164    Il y a lieu de relever que, ainsi qu’il a été indiqué au considérant 1032 de la décision attaquée, les destinataires de ladite décision avaient été invités, par lettre du 4 mars 2011, à utiliser des données spécifiques sur leurs ventes directes dans l’EEE et leurs ventes directes dans l’EEE par le biais de produits transformés comme base de calcul de la valeur de leurs ventes et avaient été informés de la manière selon laquelle il convenait de calculer l’ensemble des chiffres requis. Il ressort des instructions, fournies dans l’annexe I de cette lettre en vue de pouvoir répondre au questionnaire prévu à cet effet, que la méthode de calcul préconisée par la Commission en ce qui concernait les ventes directes dans l’EEE par le biais de produits transformés reposait sur la moyenne de la valeur des ventes directes dans l’EEE réalisées pendant la même période, multipliée par le nombre de CPT concernés. À défaut de ventes directes dans l’EEE pendant la période pertinente, ou dans l’hypothèse où celles-ci n’auraient pas été représentatives, les entreprises concernées étaient invitées à contacter la Commission afin de discuter d’une méthode de calcul alternative.

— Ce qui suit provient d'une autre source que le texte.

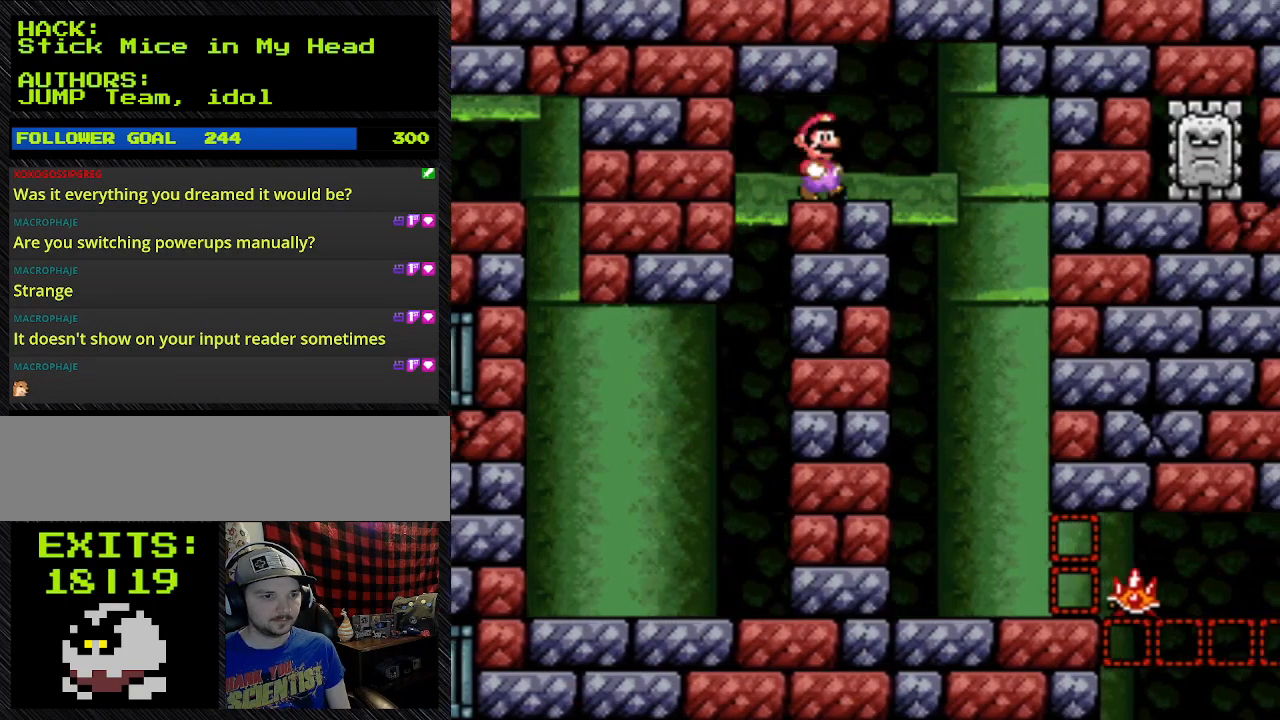
{"buttons": ["Y", "L1", "DPAD_RIGHT"], "events": [[333, "B", "up"], [467, "L1", "down"]]}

165    Force est de constater qu’il découle de la réponse des requérantes du 20 avril 2011 à la demande de renseignements de la Commission que celles-ci ont proposé une méthode alternative de calcul de la valeur des ventes directes dans l’EEE par le biais de produits transformés, laquelle était exposée dans un rapport économique du 19 avril 2011, établi par RBB Economics (voir point 153 ci-dessus) et se trouvant annexé à ladite réponse. Cette méthode de calcul consistait à prendre en compte la moyenne pondérée des CPT associés auxdites ventes, en fonction de leur taille réelle et de la période concernée, en ayant recours aux chiffres fournis par les requérantes. Dans ce rapport, la valeur des ventes directes dans l’EEE par le biais de produits transformés était calculée en associant à chaque taille de téléviseur vendu pendant la période de l’infraction la valeur moyenne des CPT de mêmes dimensions. À défaut de ventes de CPT de taille identique pendant une période déterminée, les données utilisées par ledit rapport étaient fondées sur la moyenne pondérée de la valeur de l’ensemble des CPT vendus pendant cette période, toutes dimensions confondues, s’alignant en cela sur la méthode de la Commission.

166    Selon les requérantes, leur approche conduirait à des résultats plus précis et plus proches de la réalité, alors que la méthodologie employée par la Commission pourrait avoir pour effet d’attribuer des prix de CPT de large dimension à des téléviseurs de dimensions plus petites.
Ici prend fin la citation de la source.